We went and had a bottle of Stollie to drown our frustration.  However, this weekend I did find the place all by myself, next to a furniture shop, up a sleazy elevator to the second floor of a sleazy apartment building, with a very alert and attentive security guard fast asleep at his desk.   Some of dear gentle readers would be quite surprised to learn that such establishments do exist here in Hong Kong.  Dear readers, there happen to be two of these places where one may go to relax, sweat off a few kilos and have fun in the meanwhile on these cold miserable Sunday afternoons / evenings here.  Now for any of you hardened Princesses out there, don’t think that these places are like Steam in Berlin,  Badehaus am Romerturm in Cologne or Countrymans club in Auckland – they aren’t.   The first thing that you notice is the Hong Kong welcome at the check in desk…. “YES!!!!”   in a tone that says ‘ what the hell are you doing here interrupting me from doing my nails – bitch !!!’   Once you get passed the shock of being treated so rudely it’s time to hand over your ID, for whatever reason goodness only knows, but yes ID is required before entry to the ‘club’.
You walk in after being carefully scrutinised by the money man, no money paid up-front for some reason, and off you go to the locker room.  Well of course all the desperate queens are hanging around this area which has BIG mirrors every where, just so they can get a peek of the fresh meat and see what size lunch box you’ve got.  Mind you the Americans aren’t very sporty in this little game, they are able to take off their nickers without revealing their family jewels !  The majority of people just wrap their towel around their waste and are quite happy to start prowling.   However there are always those prissy little princesses who have to have a designer towel by folding it in half so it looks like a mini skirt.  I suppose if your tackle is big enough it would hang below the hem line, but I have never  had the experience to see this.  So there you are in your sporty little crispy white towel which smells of Janola and you’re on the prowl.  Well it is a sauna isn’t it, how about a little spot in the steam room?.   

Why are they always so dark that you trip over the bloke who is down on his knees giving a blow job as soon as you walk in the door ?   A little light would be appreciated, you might even then have second thoughts about letting THAT bloke get his nashers around your member !.  Another thing about this steam room is the way in which the steam is forced out at superheat temperature just at the height to sustain you  serious injury whilst doing the deed with the other bloke lying on the bench.  Oh dear, who said being gay was easy ?  However, not too many of the locals are into performing in open spaces such as this and your dear old columnist had to do with a rather lovely Canadian to do the deed with in there.  After that little experience, time to unwind with a glass of water and relax in the T.V. room (television - silly queens, not everything has a sexual tone about it you know.) .    Problem.   We are in Asia, Karaoke is the sport here isn’t it ?.   
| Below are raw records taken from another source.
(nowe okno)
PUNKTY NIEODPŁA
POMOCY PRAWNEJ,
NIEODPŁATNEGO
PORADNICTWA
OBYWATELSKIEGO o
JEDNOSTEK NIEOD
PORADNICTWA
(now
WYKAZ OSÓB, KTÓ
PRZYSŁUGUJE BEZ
Yes well there are two lounges for those who wish to exercise their larynxes in a different manner to my idea.  Once fully rested and relaxed it’s time for a little fishing, however you notice that all the BIG fish have been caught so you are forced to go trawling with a finer net than you would really prefer.  You mince around the dark tunnel a couple of times, and get really peeved at the way scrawny little fingers group at your towel as you try to swish past them.   After about the third pass with your net aperture getting smaller and smaller with each search pattern you eventually see this vision in front of you.    That will do you say, besides which your legs are giving up after all this walking, time to put them up.  The two of you decide that a little rest in one of the cubicles is needed and off you go with each other.   Closing the door to such places can be such a trauma sometimes with all the jealous (i.e. the left out bitches) ones trying to get in on the act as well.  Well  I’m not going to divulge what actually happens in such places, except to say that the Spanish number whom I had bouncing off the walls screamed so much that at the end of the performance, not only did all the patrons in the sauna clap, but all the pedestrians out on Lockheart Road did also !!!!